== What is needed ==
Would you please return the data below verbatim, without its pictures?

== Material provided ==
++++

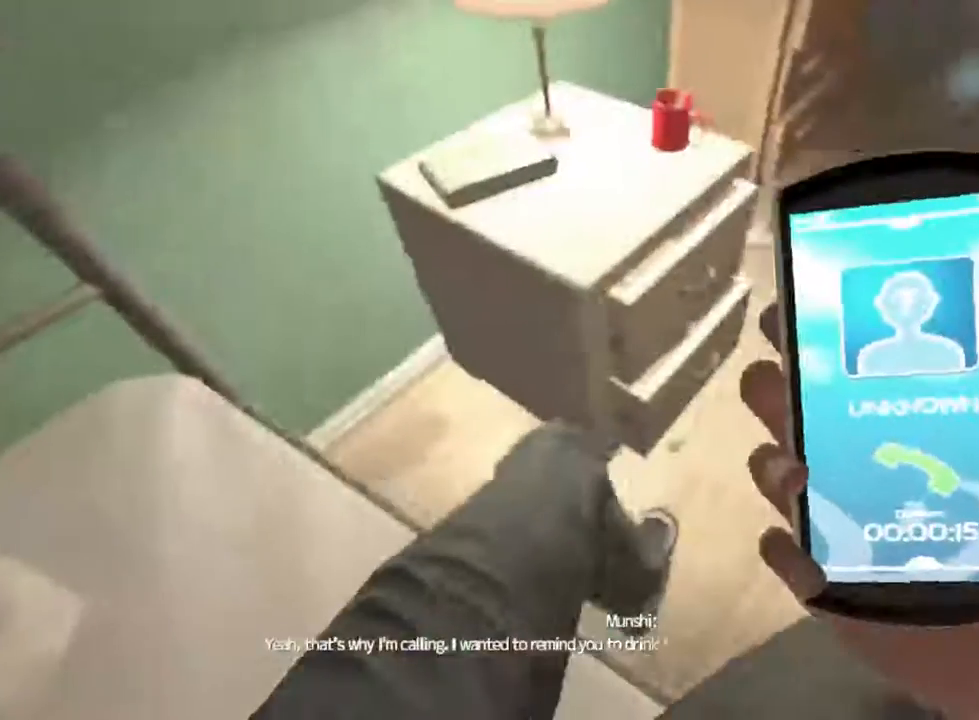
{"keys": ["e"], "mouse": [], "events": []}
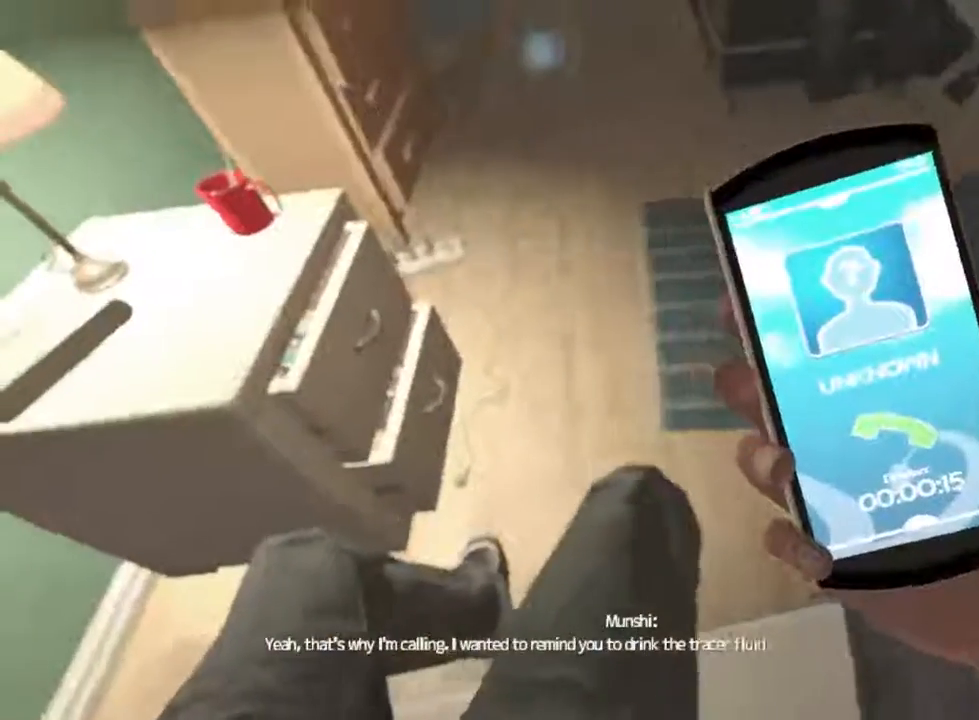
{"keys": ["e"], "mouse": [], "events": []}
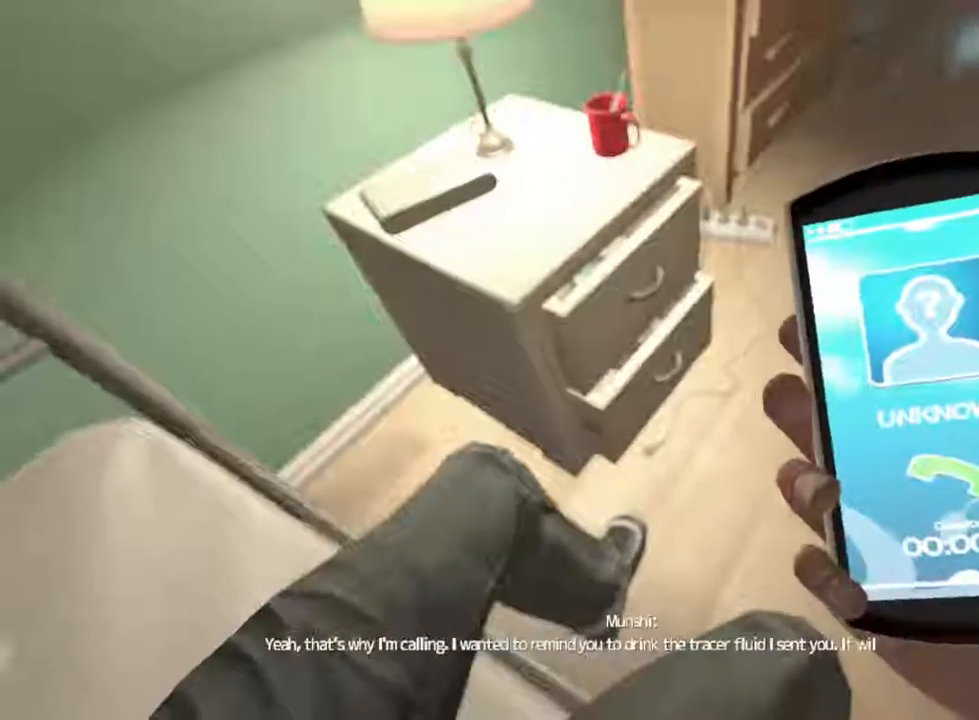
{"keys": ["e"], "mouse": [], "events": []}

++++

== Answer to this problem ==
{"keys": ["e"], "mouse": [], "events": []}
{"keys": ["e"], "mouse": [], "events": []}
{"keys": ["e"], "mouse": [], "events": []}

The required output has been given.